While diclofenac racks up a respectable proportion of NSAIDs sold in Canada, the U.K. and Australia, the researchers' biggest concern is about low- and middle-income countries in Asia and South Asia, where the drug commands a huge market share.

"What ... we wanted to know was how extensively it was used in those countries that now are experiencing a major epidemic of cardiovascular disease," said Henry, pointing to such countries as China and India.

"We're talking about vast populations where this drug and others are available very cheaply and are widely used. And we wanted to know whether these high-risk drugs — diclofenac's not the only one, there's an equivalent drug called etoricoxib — are still being used.

"Between them, they have a third of the entire market," he said, noting that etoricoxib is not sold in North America.

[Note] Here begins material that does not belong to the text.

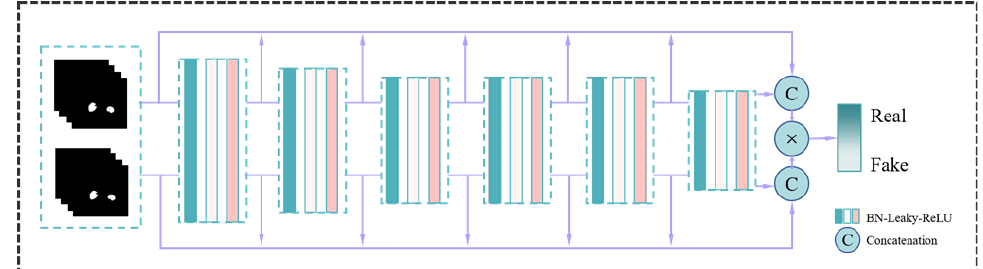
Figure 2. The structure of the discriminator network. The output is real or fake.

In China, for instance, diclofenac is the most commonly used NSAID in hospitals and its popularity has huge public health implications, the authors say.

"If it were taken by only one per cent of China's population of approximately 1.3 billion annually, based on the relative risk calculations ... it could cause 14,000 additional unintended deaths," they write.

"These deaths are preventable — lower-risk NSAIDs, including naproxen and low-dose ibuprofen, are widely available and are equally efficacious. Both are available as generic products."

The researchers have been raising a red flag about diclofenac in medical journal studies for several years, but regulatory agencies in countries around the world have been slow to label the drug as being high-risk.

In fact, many countries continue to keep it on their essential medicines lists, which encourages doctors to continue prescribing the drug despite evidence of its risks to heart health.

In New Zealand and Bangladesh, for instance, diclofenac makes up 43 per cent of all NSAIDs sold. In Canada, the drug has a 17 per cent market share.

Henry said the researchers have petitioned the World Health Organization to list naproxen as the preferred NSAID, based on its safer cardiovascular side-effect profile.

"And hopefully that will affect the pick-up in the essential medicines lists which are developed in each of the countries," he said.